The paper introduces a novel approach to abstractive text summarization that integrates topic information into a convolutional sequence‑to‑sequence (ConvS2S) architecture and optimizes the model with self‑critical sequence training (SCST), a reinforcement learning technique. The authors argue that while ConvS2S offers parallel training efficiency and mitigates gradient vanishing compared to recurrent networks, it relies solely on word‑level attention, which can lead to incoherent or less informative summaries. To address this, they propose three key components: (1) a topic‑aware attention mechanism, (2) a biased probability generation process, and (3) reinforcement learning with SCST.

Topic‑aware attention is built on pre‑trained Latent Dirichlet Allocation (LDA) models. For each document, the most probable words for each latent topic are collected into a topic vocabulary K. Words belonging to K receive a dedicated topic embedding from a matrix D_topic, while all other words use standard word embeddings. Both word and topic embeddings are enriched with positional embeddings and processed by separate convolutional encoder blocks. During decoding, the model computes two sets of attention weights: α for word‑level encoder outputs and β for a combination of word‑ and topic‑level encoder outputs. These attentions produce two context vectors (c and \tilde{c}) that are added to the decoder’s hidden states, allowing the decoder to attend simultaneously to fine‑grained lexical cues and higher‑level thematic cues.

The biased probability generation step modifies the final softmax distribution. The decoder produces two logits: one from the word‑level decoder (Ψ(h^o)) and one from the topic‑level decoder (Ψ(\tilde{h}^t)). When a candidate token belongs to the topic vocabulary K, the topic logit is added to the word logit before normalization, effectively boosting the probability of topic‑related words. This bias reduces the search space and encourages the model to generate key thematic terms that are often central to a good summary.

Training with maximum likelihood (teacher forcing) suffers from two issues: (a) the loss does not directly correspond to evaluation metrics such as ROUGE, and (b) exposure bias arises because the model is conditioned on ground‑truth tokens during training but on its own predictions at test time. To overcome these problems, the authors adopt SCST. For each input, the model generates a greedy (baseline) summary \hat{y} and a sampled summary y_s. Both are scored with ROUGE, yielding rewards r(\hat{y}) and r(y_s). The reinforcement loss L_rl = -(r(y_s) - r(\hat{y})) * log p(y_s) is then minimized, which directly maximizes expected ROUGE while using the greedy baseline to reduce variance.
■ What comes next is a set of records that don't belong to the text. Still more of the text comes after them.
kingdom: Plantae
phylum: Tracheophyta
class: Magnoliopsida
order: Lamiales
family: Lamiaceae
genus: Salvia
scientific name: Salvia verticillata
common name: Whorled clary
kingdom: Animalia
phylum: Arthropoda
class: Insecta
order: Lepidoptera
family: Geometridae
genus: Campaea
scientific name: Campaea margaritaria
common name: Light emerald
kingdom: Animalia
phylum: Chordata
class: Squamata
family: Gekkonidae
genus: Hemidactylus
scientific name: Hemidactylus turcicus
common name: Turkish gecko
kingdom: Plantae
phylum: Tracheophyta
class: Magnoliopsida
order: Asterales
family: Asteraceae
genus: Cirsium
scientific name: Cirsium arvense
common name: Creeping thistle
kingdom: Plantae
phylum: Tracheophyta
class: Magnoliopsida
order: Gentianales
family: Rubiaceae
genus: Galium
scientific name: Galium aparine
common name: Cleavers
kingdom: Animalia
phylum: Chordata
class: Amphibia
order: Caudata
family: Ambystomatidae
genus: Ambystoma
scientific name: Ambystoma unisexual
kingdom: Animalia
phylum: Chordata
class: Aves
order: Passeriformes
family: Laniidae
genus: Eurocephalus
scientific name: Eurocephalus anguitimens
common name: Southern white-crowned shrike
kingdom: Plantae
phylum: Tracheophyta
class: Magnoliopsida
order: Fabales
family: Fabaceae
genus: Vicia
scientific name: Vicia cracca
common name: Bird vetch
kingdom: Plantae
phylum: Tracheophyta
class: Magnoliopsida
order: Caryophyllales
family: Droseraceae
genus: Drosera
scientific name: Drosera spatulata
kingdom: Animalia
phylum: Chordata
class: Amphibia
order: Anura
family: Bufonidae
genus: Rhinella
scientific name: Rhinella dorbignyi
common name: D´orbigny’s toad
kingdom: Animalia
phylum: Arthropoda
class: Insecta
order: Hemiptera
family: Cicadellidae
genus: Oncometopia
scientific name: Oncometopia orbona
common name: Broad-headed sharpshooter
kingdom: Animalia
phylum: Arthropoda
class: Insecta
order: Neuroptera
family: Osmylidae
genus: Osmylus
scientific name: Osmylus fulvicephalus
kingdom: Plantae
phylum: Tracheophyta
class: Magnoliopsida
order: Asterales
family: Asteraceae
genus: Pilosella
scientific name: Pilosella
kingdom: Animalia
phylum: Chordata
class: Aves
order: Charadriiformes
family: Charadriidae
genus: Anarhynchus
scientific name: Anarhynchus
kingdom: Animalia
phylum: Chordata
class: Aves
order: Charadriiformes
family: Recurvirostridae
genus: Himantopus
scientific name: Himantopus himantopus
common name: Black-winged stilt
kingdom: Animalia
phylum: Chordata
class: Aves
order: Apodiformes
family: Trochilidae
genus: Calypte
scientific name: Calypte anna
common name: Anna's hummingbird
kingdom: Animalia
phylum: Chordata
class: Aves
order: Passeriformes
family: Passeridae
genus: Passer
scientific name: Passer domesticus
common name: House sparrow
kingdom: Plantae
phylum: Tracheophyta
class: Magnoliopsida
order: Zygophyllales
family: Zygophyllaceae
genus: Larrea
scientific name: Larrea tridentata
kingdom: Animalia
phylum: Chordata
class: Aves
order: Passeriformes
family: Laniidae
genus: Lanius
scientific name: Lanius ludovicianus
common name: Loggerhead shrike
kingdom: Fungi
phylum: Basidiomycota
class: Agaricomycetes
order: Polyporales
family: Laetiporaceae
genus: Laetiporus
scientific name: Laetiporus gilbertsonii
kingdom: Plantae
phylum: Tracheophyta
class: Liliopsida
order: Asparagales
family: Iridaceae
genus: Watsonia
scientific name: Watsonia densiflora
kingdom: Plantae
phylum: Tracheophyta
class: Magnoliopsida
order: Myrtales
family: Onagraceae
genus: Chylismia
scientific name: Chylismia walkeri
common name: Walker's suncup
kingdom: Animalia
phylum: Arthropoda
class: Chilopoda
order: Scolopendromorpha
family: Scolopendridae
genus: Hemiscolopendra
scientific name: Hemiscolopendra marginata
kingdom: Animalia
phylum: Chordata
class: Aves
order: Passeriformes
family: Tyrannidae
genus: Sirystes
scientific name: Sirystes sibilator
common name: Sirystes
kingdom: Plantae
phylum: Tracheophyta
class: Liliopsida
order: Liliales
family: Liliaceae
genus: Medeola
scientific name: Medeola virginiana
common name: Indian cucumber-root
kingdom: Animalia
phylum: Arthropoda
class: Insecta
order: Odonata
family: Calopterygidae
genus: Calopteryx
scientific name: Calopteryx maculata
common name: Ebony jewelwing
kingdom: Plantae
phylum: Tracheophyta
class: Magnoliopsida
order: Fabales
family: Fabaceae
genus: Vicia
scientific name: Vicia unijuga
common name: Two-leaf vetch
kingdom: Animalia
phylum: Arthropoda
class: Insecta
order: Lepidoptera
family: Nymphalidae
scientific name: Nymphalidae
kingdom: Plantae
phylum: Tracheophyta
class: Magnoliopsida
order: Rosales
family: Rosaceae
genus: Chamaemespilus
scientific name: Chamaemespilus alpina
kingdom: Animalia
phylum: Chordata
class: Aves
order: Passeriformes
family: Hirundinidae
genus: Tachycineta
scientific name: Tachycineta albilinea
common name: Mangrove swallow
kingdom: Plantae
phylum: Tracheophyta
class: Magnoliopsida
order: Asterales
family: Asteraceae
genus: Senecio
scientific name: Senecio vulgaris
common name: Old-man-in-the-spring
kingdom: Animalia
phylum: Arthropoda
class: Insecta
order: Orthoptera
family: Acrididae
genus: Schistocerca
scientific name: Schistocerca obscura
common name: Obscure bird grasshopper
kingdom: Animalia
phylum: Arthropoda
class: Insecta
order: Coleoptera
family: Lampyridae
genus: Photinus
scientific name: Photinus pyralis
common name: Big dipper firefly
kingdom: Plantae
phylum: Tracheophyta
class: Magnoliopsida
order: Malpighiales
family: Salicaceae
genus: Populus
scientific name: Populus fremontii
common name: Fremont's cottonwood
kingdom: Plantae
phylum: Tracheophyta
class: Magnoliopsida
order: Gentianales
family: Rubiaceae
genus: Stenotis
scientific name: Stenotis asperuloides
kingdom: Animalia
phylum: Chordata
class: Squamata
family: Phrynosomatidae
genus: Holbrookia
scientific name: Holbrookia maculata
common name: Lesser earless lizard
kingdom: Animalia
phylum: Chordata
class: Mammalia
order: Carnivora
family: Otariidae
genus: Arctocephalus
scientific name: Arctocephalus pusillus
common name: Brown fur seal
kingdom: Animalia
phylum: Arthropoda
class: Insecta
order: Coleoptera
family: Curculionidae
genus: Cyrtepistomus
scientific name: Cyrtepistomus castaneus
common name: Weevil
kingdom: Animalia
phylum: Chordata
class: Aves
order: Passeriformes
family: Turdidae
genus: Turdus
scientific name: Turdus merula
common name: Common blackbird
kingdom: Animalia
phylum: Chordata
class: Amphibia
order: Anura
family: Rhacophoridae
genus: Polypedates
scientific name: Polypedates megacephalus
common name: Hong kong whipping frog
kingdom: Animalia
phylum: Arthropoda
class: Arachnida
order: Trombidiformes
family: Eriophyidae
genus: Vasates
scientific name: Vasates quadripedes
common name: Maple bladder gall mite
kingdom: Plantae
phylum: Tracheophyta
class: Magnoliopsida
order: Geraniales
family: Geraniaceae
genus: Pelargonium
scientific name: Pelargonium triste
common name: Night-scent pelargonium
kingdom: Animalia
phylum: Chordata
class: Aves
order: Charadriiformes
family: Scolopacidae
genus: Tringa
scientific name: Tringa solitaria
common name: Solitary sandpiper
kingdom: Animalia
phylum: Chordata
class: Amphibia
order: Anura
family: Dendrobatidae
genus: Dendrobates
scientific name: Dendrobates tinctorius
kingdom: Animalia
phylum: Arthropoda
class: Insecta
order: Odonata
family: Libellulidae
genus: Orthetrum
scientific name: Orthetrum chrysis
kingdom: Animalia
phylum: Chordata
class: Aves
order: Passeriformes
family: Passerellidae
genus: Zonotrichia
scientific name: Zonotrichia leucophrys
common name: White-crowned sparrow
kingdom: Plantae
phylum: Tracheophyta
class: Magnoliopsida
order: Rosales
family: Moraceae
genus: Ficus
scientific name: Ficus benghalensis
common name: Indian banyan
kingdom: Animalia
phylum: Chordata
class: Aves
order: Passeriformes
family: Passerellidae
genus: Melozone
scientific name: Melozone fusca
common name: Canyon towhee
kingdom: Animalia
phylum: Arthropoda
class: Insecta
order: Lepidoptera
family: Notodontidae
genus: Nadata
This approach aligns training objectives with the evaluation metric and mitigates exposure bias.

Experiments are conducted on three benchmark datasets: the English Gigaword corpus (≈3.8 M training pairs), the DUC‑2004 test set (500 news articles with four reference summaries each), and the Chinese LCSTS dataset (≈2.4 M pairs). The authors report ROUGE‑1, ROUGE‑2, and ROUGE‑L scores. Adding the joint word‑topic attention and biased generation yields consistent improvements of 1–2 percentage points over the vanilla ConvS2S across all datasets. Incorporating SCST provides an additional boost of roughly 0.5–1 point. The gains are especially pronounced on LCSTS, where topic information is more salient, demonstrating that the model effectively captures high‑level semantic structure.

In summary, the contributions of the paper are threefold: (1) a joint attention mechanism that fuses word‑level and topic‑level representations within a ConvS2S framework, (2) a biased generation scheme that preferentially selects topic words, and (3) the application of self‑critical reinforcement learning to directly optimize ROUGE and alleviate exposure bias. The combined system outperforms state‑of‑the‑art RNN‑based and pure ConvS2S summarizers, offering a compelling direction for future work such as dynamic topic modeling, multi‑modal extensions, or end‑to‑end learning of topics jointly with summarization.